RDC abre Bacia do Congo à exploração de petróleo

A República Democrática do Congo (RDC) termina hoje um leilão iniciado ontem para a concessão de direitos de exploração de jazidas petrolíferas, parte das quais em zonas florestais vitais no combate ao aquecimento global, na floresta tropical da Bacia do Congo, num projecto polémico que as autoridades justificam por imperativos económicos.

29/07/2022  Última atualização 12H40
© Fotografia por: DR

A Rádio France 24 noticiou que a recepção de propostas se prolonga até ao dia de hoje, com o concurso a perseguir a atribuição de direitos de exploração sobre 27 blocos de petróleo e três blocos de gás natural.

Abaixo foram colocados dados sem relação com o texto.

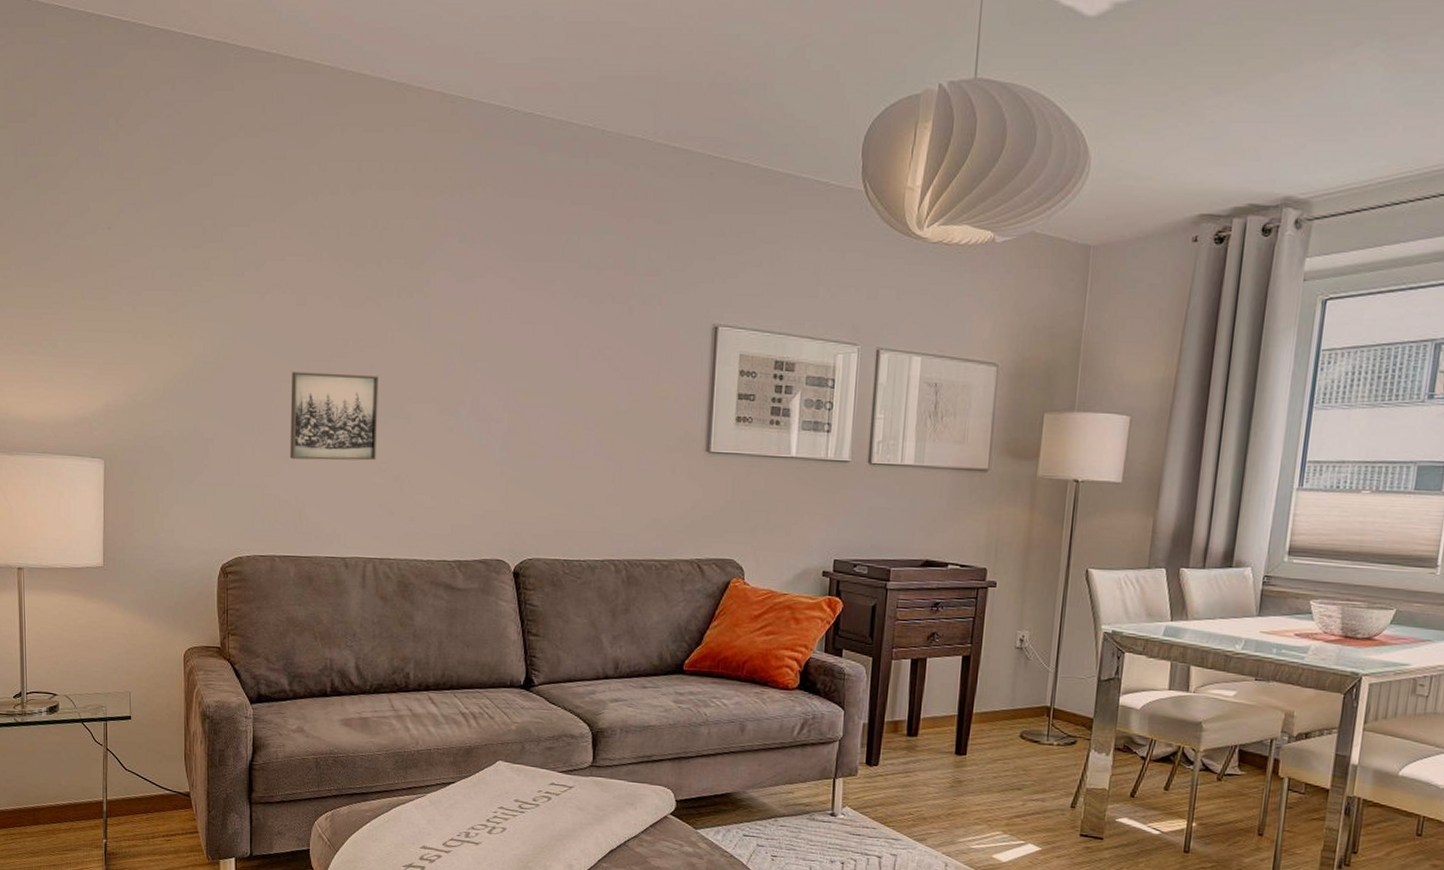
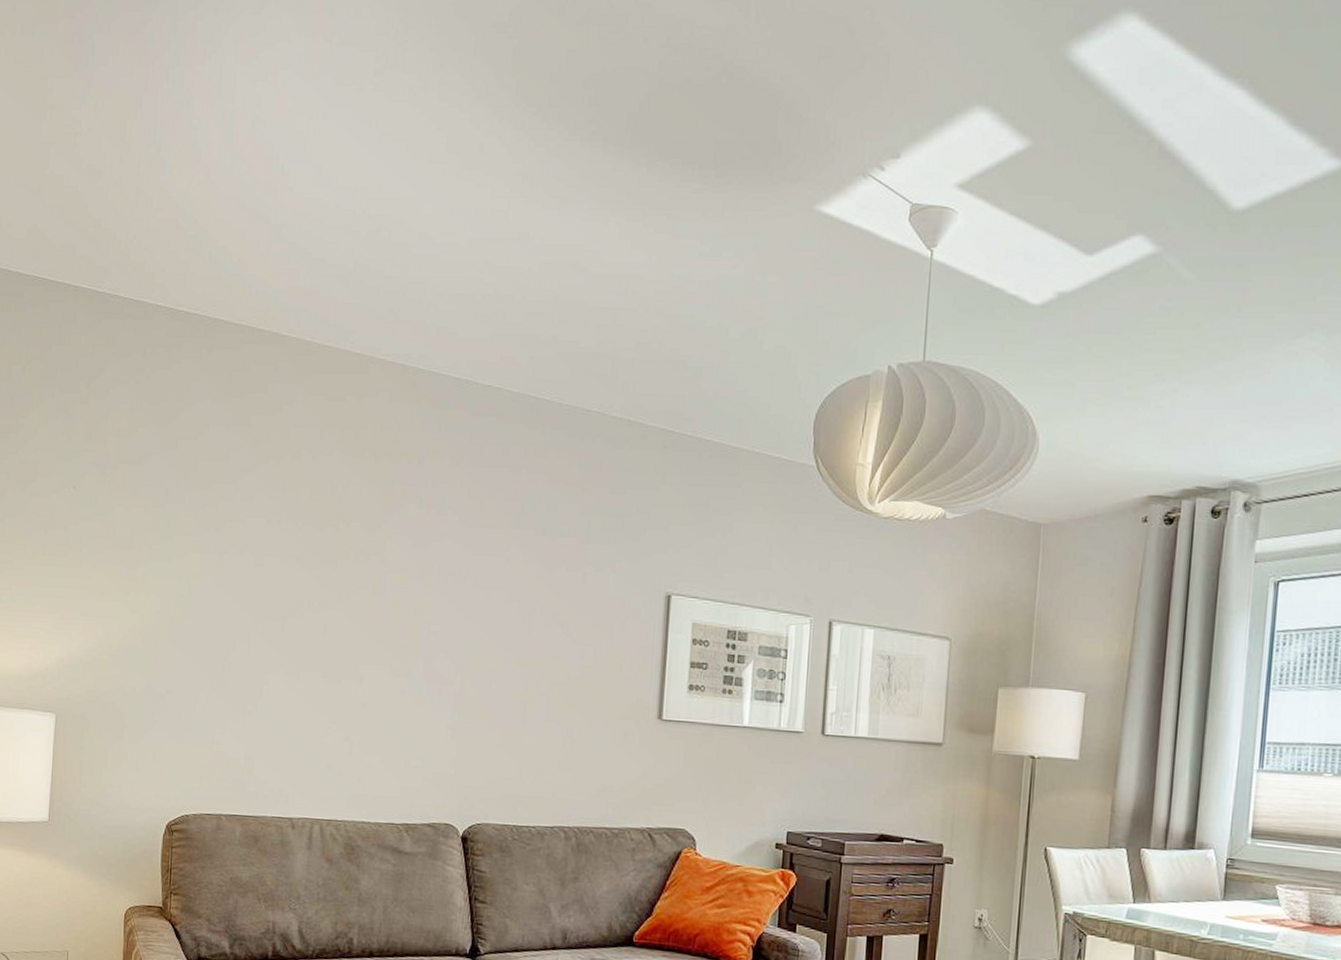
wall art: present [290,371,379,461] -> none [241,630,332,721]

O Governo da RDC espera, com as potenciais reservas inexploradas, poder obter capacidade para produzir até um milhão de barris de petróleo por dia, com o que o país poderia gerar  rendimentos petrolíferos de mais de 30 mil milhões de dólares por ano.

O potencial da área está estimado em 22 mil milhões de barris de petróleo bruto, distribuídos em três bacias sedimentares e 66 mil milhões de metros cúbicos de gás metano no Lago Kivu, o que leva a investimentos que estão a impulsionar a RDC entre os maiores produtores continentais de petróleo e gás.

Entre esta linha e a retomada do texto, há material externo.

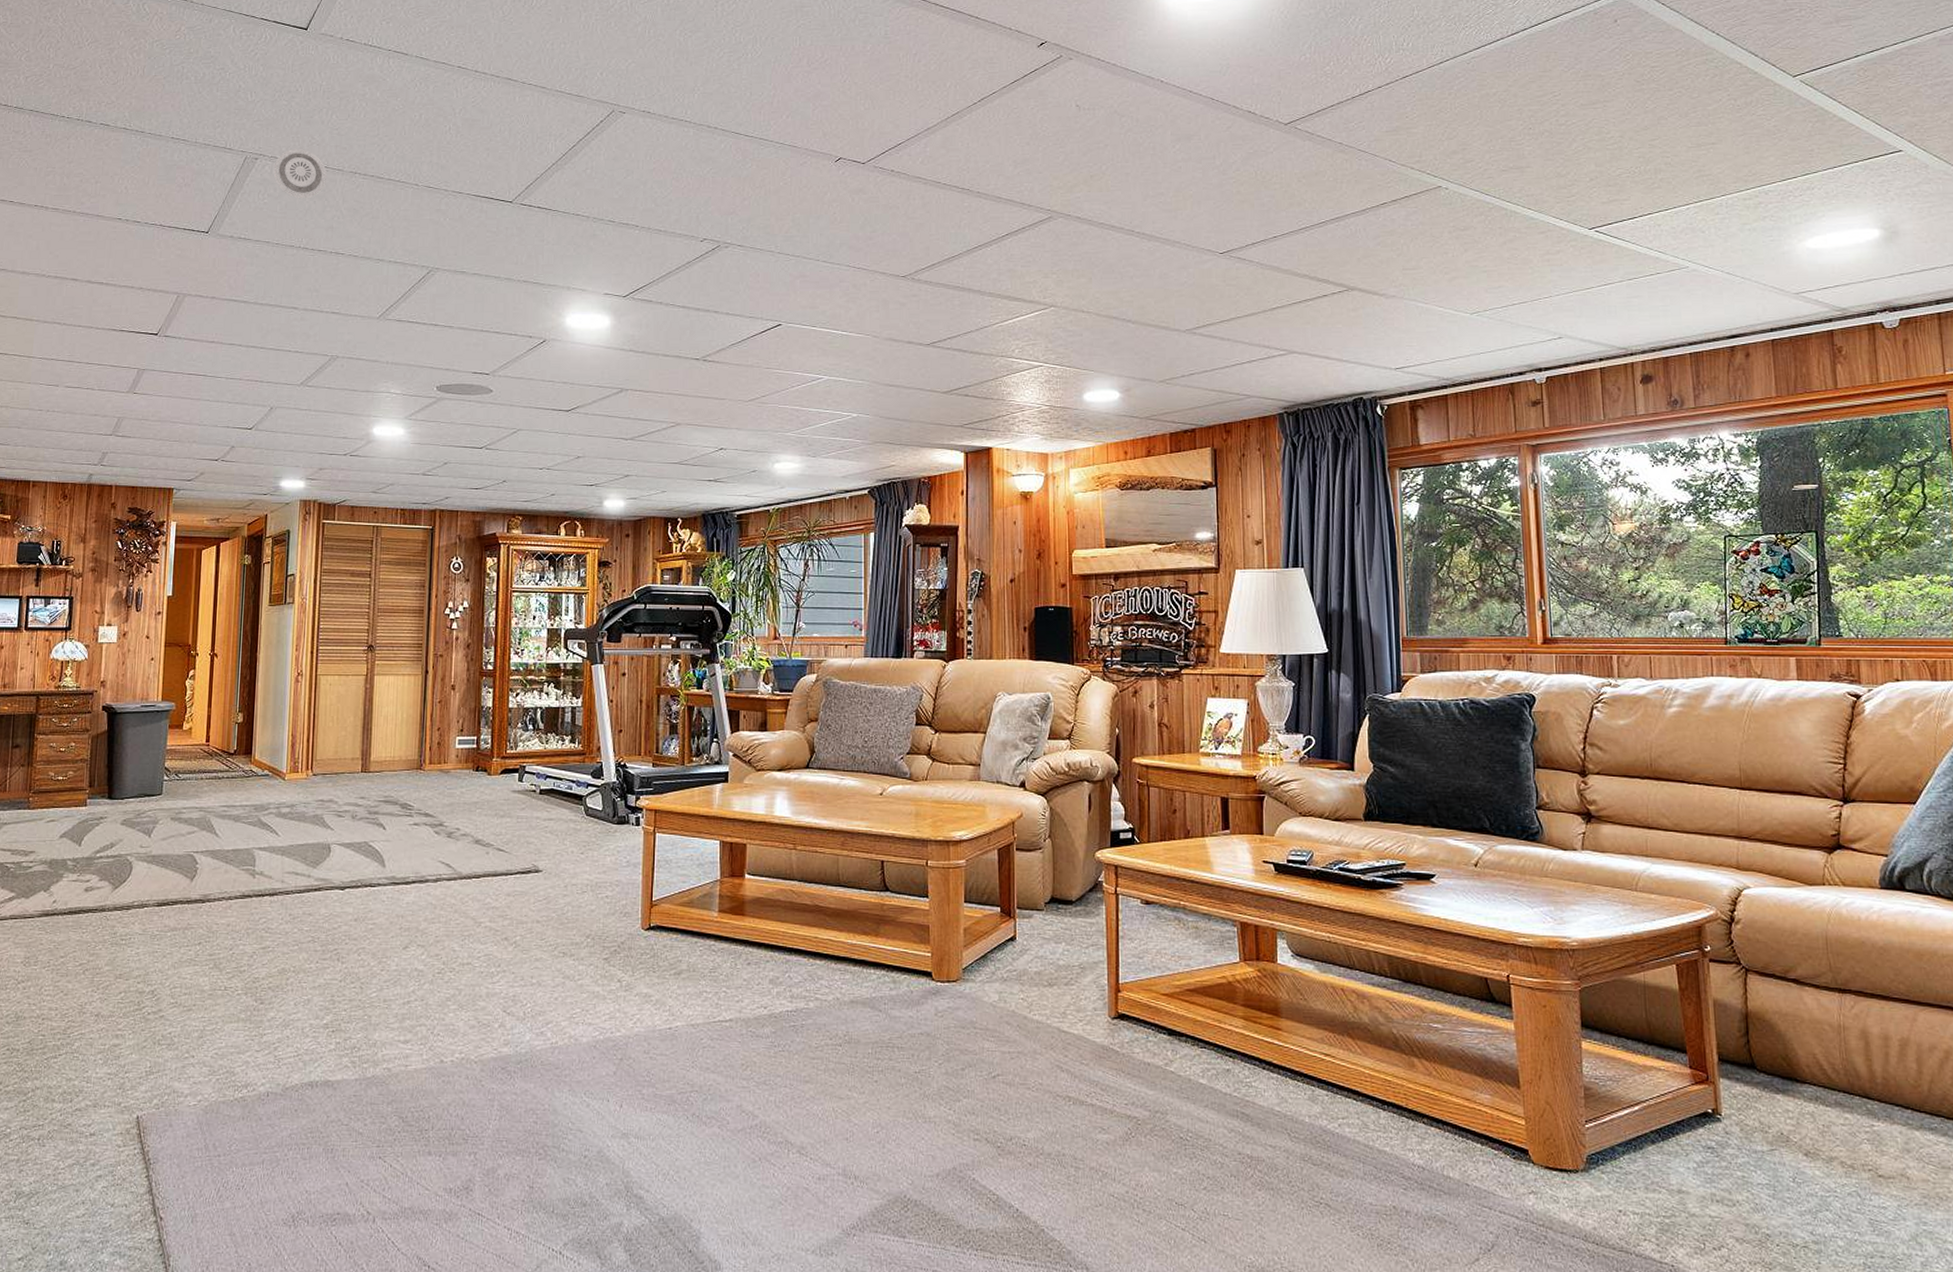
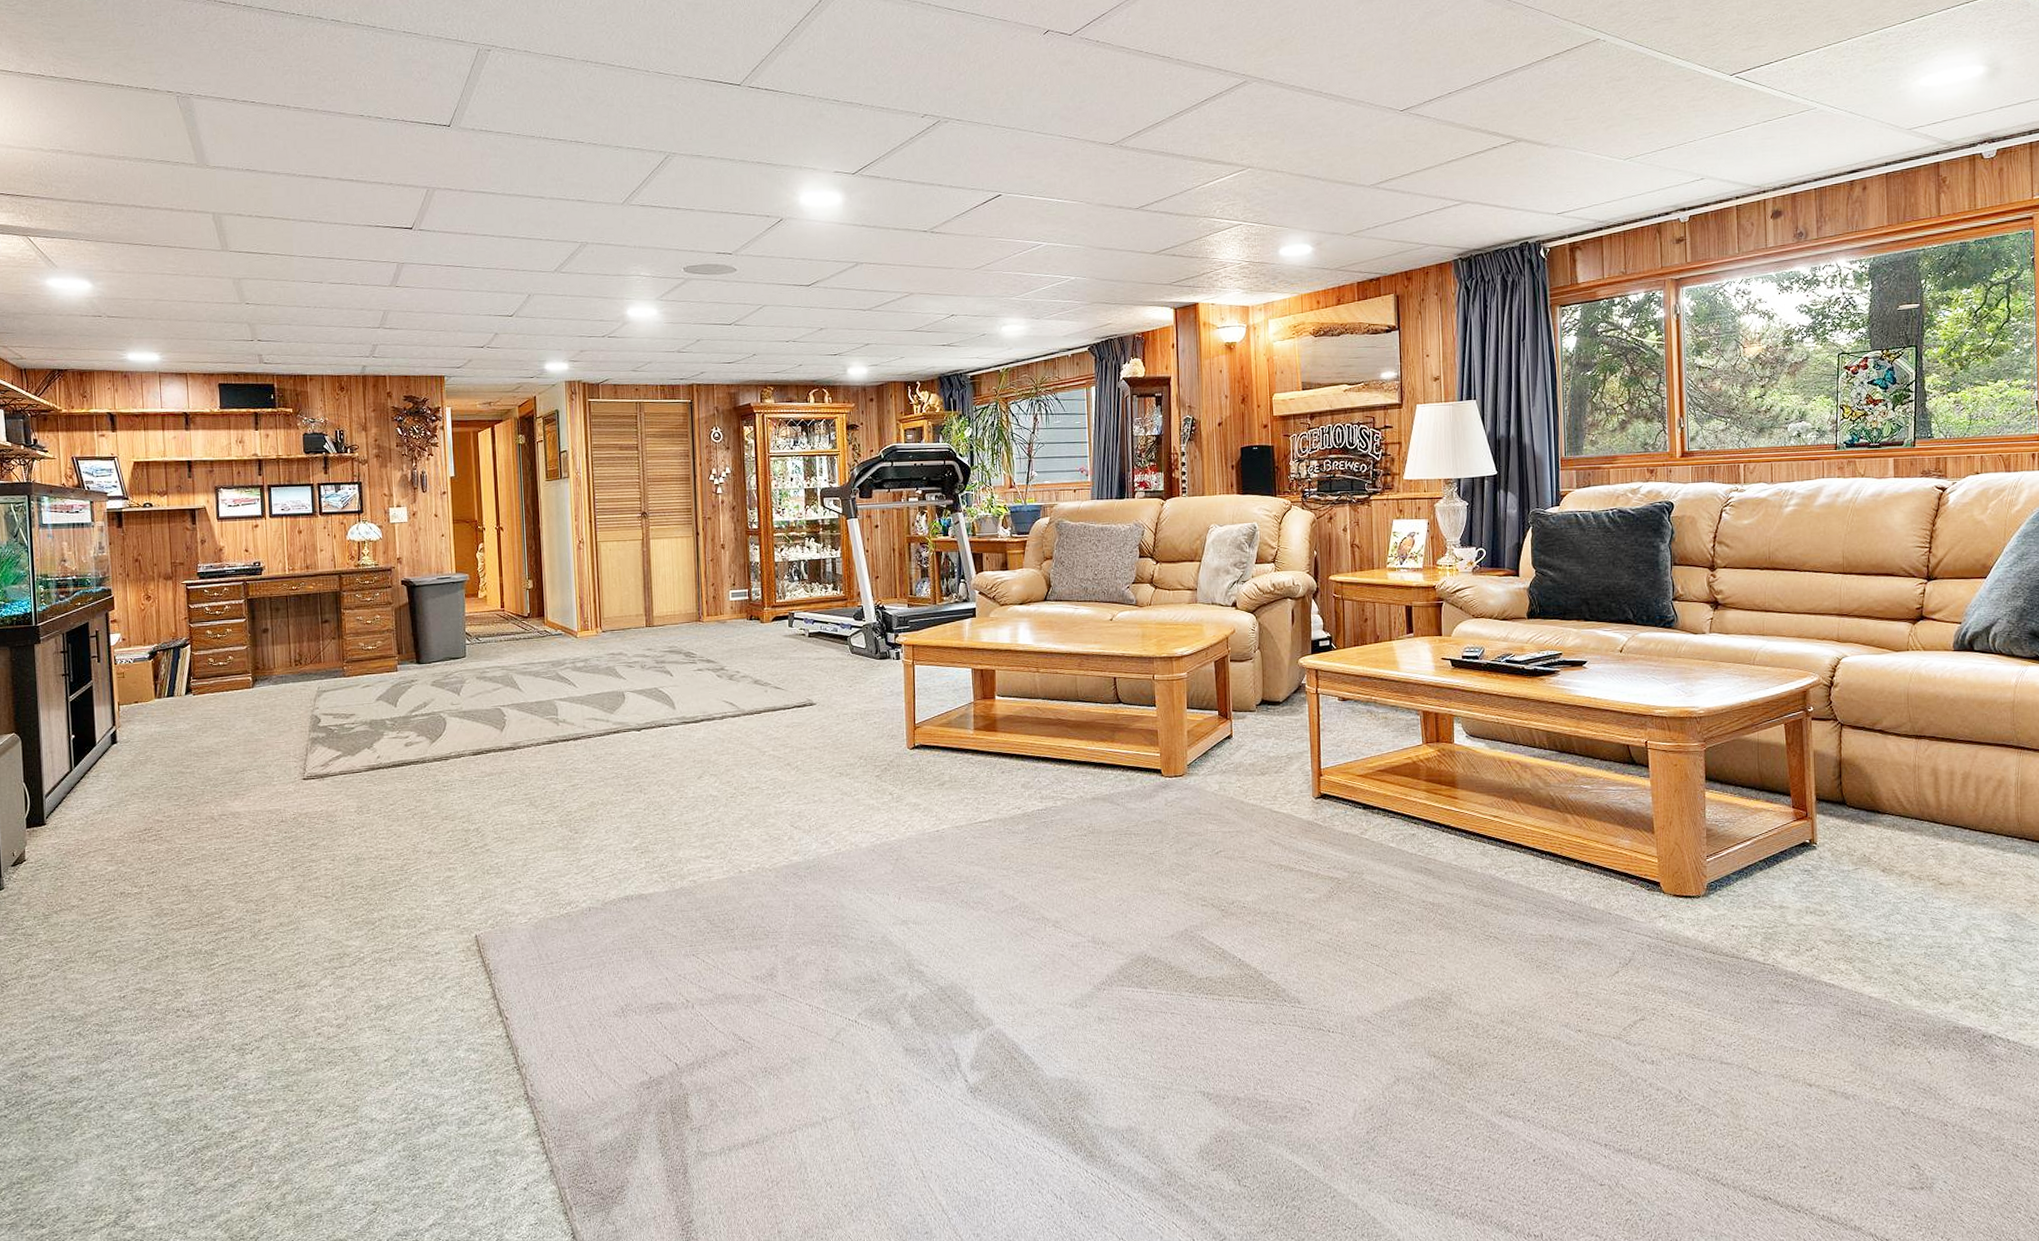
smoke detector: present [273,148,328,199] -> none [507,38,560,89]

Mas cientistas e Organizações Não Governamentais denunciam a iniciativa por colocar em risco um dos mais importantes sorvedouros de carbono do mundo: a floresta tropical da Bacia do Congo.

"Pedimos ao Presidente Felix Tshisekedi que cancele este projecto suicida para o nosso meio ambiente, porque esses leilões podem ter um impacto negativo no clima, biodiversidade e  comunidades locais”, afirmou Paciente Muamba, que trata da defesa das florestas tropicais para o Greenpeace África. Na terça-feira, entregou à Presidência do país uma petição assinada por mais de 100 mil pessoas que se opõem ao leilão.